Objects in Motion
Torin Francis
17 Apr–4 May 2019
The works in Objects in Motion comprise durational site responsive installations, sculptures and video work, which explore liminal and transient relationships between weather balloons and found objects in site-specific locations. This project creatively explores slippages of motion and alterations in material states and how objects can act as markers of energy and time through constantly changing and ephemeral forms. Objects in Motion re-contextualises and re-evaluates the formal, material and conceptual potential of weather balloons, utilising process-driven methods of chance, improvisation and play. The outcomes of outdoor site-responsive installations are documented using video, and the iterative process of utilising material remnants of burst balloons from previous works is played out through developing assemblages in the gallery space. The works investigate the ways in which material properties of weather balloons - and their expression as inflated or attenuated form – act as registers of time. The exhibition seeks to dramatise the spatiotemporal dimension of the sculptural encounter and by extension our encounter with all objects.

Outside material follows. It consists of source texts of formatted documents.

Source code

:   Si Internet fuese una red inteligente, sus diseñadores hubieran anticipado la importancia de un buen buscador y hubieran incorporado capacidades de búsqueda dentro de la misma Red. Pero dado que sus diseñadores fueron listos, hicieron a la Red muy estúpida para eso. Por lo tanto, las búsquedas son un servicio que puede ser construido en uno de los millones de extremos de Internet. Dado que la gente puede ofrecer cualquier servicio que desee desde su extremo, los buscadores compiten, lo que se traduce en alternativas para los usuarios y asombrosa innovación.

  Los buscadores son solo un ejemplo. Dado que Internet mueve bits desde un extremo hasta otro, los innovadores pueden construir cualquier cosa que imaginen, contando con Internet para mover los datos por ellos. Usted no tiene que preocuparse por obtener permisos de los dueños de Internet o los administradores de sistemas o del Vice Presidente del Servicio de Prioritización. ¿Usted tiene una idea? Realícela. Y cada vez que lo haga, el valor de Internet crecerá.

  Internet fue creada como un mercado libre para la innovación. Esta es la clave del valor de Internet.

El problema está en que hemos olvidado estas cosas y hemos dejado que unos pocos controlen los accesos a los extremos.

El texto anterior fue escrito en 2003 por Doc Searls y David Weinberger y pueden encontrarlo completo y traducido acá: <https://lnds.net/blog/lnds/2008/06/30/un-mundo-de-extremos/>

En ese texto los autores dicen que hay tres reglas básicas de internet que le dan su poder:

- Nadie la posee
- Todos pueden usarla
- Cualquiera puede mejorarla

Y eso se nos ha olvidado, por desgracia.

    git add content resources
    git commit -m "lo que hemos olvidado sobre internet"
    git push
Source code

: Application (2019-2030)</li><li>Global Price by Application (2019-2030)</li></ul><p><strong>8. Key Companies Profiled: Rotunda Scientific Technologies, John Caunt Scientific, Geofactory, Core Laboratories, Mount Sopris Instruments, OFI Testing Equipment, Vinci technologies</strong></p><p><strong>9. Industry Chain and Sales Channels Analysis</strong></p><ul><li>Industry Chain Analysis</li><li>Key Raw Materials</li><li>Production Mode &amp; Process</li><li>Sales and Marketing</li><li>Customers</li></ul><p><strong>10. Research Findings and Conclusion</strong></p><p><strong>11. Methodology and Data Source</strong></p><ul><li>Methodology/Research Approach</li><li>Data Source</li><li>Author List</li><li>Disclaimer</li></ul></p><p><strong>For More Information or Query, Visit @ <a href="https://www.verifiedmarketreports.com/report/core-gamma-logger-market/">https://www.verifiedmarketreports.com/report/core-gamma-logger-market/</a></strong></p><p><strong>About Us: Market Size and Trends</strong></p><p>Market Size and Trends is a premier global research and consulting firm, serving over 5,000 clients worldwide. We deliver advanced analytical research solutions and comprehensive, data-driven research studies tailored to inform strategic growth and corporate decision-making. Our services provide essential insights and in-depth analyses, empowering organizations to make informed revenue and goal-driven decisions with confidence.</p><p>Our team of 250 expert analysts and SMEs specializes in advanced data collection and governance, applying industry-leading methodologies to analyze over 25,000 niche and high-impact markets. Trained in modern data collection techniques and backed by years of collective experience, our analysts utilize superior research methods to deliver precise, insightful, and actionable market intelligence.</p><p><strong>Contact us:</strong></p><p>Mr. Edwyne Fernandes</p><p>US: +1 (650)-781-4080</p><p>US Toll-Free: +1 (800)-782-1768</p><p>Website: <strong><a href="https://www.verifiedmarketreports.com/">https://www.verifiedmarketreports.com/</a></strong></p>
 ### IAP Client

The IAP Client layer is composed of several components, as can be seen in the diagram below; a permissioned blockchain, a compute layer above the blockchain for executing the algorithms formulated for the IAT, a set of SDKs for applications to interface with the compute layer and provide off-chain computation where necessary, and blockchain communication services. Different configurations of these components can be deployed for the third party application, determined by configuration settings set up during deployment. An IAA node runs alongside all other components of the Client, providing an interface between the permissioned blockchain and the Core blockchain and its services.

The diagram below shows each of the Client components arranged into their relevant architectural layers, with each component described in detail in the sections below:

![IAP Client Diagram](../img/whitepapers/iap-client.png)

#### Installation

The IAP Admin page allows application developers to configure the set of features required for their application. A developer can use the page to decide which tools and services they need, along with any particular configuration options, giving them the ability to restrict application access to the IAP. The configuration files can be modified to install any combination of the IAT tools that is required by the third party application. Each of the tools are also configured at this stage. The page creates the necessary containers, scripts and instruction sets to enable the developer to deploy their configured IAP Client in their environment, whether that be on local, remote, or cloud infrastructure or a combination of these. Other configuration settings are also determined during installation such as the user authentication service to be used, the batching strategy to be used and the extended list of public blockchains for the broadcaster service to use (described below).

The works in Objects in Motion comprise durational site responsive installations, sculptures and video work, which explore liminal and transient relationships between weather balloons and found objects in site-specific locations.
This program takes place on the land of the Wurundjeri people of the Kulin Nation. We recognise that sovereignty was never ceded - this land is stolen land. We pay respects to Wurundjeri Elders, past, present and emerging, to the Elders from other communities and to any other Aboriginal or Torres Strait Islanders who might encounter or participate in the program.
Torin Francis’s practice considers the devices we use to quantify, navigate, and comprehend the way in which the passing of time is perceived and experienced - often in lieu of our own bodies and senses. This engagement with these mechanisms is explored through poetic relationships between objects and space in site-responsive installations, kinetic sculpture, assemblage, and moving image works. Of particular focus in his recent work has been the weather balloon. Questioning the premise that an object is limited by it’s intended form, Francis re-evaluates and re-contextualises objects in both outside outdoor space and inside spaces. Natural phenomena such as wind, weather or the environment, are used to harness outcomes and material remnants from previous work are used in assemblages within gallery space. Torin graduated from the Queensland University of Technology in 2017 and recently exhibited at Cut Thumb Laundry ARI, Brisbane and was part of Future-Proof at Boxcopy Gallery.